● **TEXT PROVIDED**

Answer
$${f_x}\left( {x,y} \right) = 5y{\text{ and }}{f_y}\left( {x,y} \right) = 5x$$
Work Step by Step
$$\eqalign{
& f\left( {x,y} \right) = 5xy \cr
& {\text{Differentiate by using the limit definition}} \cr
& {f_x}\left( {x,y} \right) = \mathop {\lim }\limits_{h \to 0} \frac{{f\left( {x + h,y} \right) - f\left( {x,y} \right)}}{h} \cr
& {f_x}\left( {x,y} \right) = \mathop {\lim }\limits_{h \to 0} \frac{{5\left( {x + h} \right)y - 5xy}}{h} \cr
& {f_x}\left( {x,y} \right) = \mathop {\lim }\limits_{h \to 0} \frac{{5xy + 5hy - 5xy}}{h} \cr
& {f_x}\left( {x,y} \right) = \mathop {\lim }\limits_{h \to 0} \frac{{5hy}}{h} \cr
& {f_x}\left( {x,y} \right) = \mathop {\lim }\limits_{h \to 0} 5y \cr
& {\text{Evaluate the limit}} \cr
& {f_x}\left( {x,y} \right) = 5y \cr
& \cr
& {f_y}\left( {x,y} \right) = \mathop {\lim }\limits_{h \to 0} \frac{{f\left( {x,y + h} \right) - f\left( {x,y} \right)}}{h} \cr
& {f_y}\left( {x,y} \right) = \mathop {\lim }\limits_{h \to 0} \frac{{5x\left( {y + h} \right) - 5xy}}{h} \cr
& {f_y}\left( {x,y} \right) = \mathop {\lim }\limits_{h \to 0} \frac{{5xy + 5xh - 5xy}}{h} \cr
& {f_y}\left( {x,y} \right) = \mathop {\lim }\limits_{h \to 0} \frac{{5xh}}{h} \cr
& {f_y}\left( {x,y} \right) = \mathop {\lim }\limits_{h \to 0} 5x \cr
& {\text{Evaluate the limit}} \cr
& {f_y}\left( {x,y} \right) = 5x \cr} $$

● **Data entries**

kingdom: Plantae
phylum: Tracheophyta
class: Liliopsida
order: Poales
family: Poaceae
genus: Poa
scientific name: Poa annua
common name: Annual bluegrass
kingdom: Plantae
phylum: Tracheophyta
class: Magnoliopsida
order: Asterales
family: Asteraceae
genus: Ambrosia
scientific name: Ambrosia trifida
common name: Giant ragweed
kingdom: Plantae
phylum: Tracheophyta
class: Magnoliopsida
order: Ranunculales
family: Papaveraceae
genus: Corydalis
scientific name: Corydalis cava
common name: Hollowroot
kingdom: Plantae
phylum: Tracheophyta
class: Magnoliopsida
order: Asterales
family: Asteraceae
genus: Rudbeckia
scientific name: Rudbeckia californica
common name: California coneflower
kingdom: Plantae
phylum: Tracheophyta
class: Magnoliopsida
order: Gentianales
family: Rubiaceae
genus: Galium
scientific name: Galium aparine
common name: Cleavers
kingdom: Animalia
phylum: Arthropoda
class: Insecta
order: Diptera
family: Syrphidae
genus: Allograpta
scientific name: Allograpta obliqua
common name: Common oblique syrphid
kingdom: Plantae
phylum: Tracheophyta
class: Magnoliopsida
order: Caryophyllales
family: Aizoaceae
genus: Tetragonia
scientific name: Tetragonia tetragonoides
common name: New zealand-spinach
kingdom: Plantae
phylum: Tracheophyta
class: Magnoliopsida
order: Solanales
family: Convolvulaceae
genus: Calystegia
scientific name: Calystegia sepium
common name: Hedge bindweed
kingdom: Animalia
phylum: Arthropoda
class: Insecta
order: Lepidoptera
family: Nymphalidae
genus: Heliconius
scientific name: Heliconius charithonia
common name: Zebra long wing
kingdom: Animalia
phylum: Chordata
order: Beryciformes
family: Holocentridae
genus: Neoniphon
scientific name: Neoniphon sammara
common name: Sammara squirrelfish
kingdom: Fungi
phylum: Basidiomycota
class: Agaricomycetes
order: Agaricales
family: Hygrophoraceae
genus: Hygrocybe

● **TASK PROMPT**
Please name the method the partial derivatives solution uses to differentiate the function.

● **WRITTEN RESPONSE**
The limit definition.